All of these are very good designs for Google given their computations and environment. However, they are not good for many of us. Even though everyone is talking about big data, only very few companies handle the data size on par with Google. In fact, even most MapReduce jobs in Microsoft, Yahoo, Facebook are applied to relatively small data. In the paper “Nobody ever got fired for using Hadoop on a cluster“, Microsoft Research analyzed 174,000 jobs submitted to a production analytics cluster in Microsoft in a single month in 2011 and found that the median job input data set size was less than 14 GB. They also estimated that the median input data size of the Hadoop jobs on the production clusters at Yahoo is less than 12.5 GB. A 2012 paper from Facebook revealed that Facebook jobs follow a power-law distribution with small jobs dominating. From the graphs in the paper, it appears that at least 90% of the jobs have input sizes under 100 GB. If your data can fit into the distributed memory, why confine yourself to the slow MapReduce? Besides, not many people afford a cluster of thousand nodes. If you have only dozens of machines, why bother fault tolerance? For fault tolerance, MapReduce keeps writing to disk all the time, which drags down your application performance significantly.
A more severe problem is that MapReduce provides only a very LIMITED parallel computing paradigm. Not all problems fit in MapReduce. For data analytics, we really want to apply advanced statistical analysis and machine learning to obtain deep insights. Isn’t it a shame if we can only do simple aggregations? Unfortunately, it is either impossible or awkward to implement many statistics and machine learning algorithms in MapReduce. For non-trivial algorithms, programmers try hard to “MapReducize” them, often in a non-intuitive way.
Even though MapReduce has the aforementioned problems, I appreciate that it helps so many companies/practitioners to hug big data and analytics in such a short period. After years of practice, the community has realized these problems and try to address them in different ways.
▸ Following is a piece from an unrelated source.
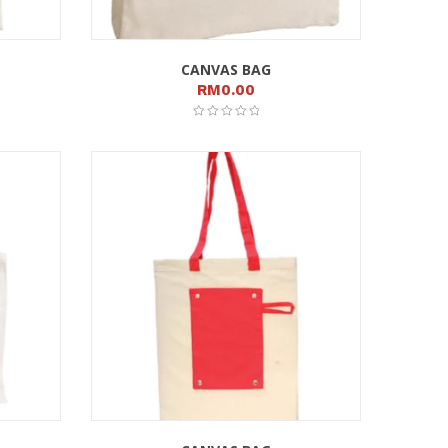
CANVAS BAG
RM
0.00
For example, Apache Spark aims on the speed by keeping data in memory. Apache Pig provides a DSL and Hive provides a SQL dialect on the top of MapReduce to ease the programming. Google Dremel/Cloudera Impala target on interactive analysis with SQL queries. Microsoft Dryad/Apache Tez provides a more general parallel computing framework that models computations in DAGs. Google Pregel/Apache Giraph concerns computing problems on large graphs. Apache Storm focuses on real time event processing. We will look into all of them in the Big Data Analytics series.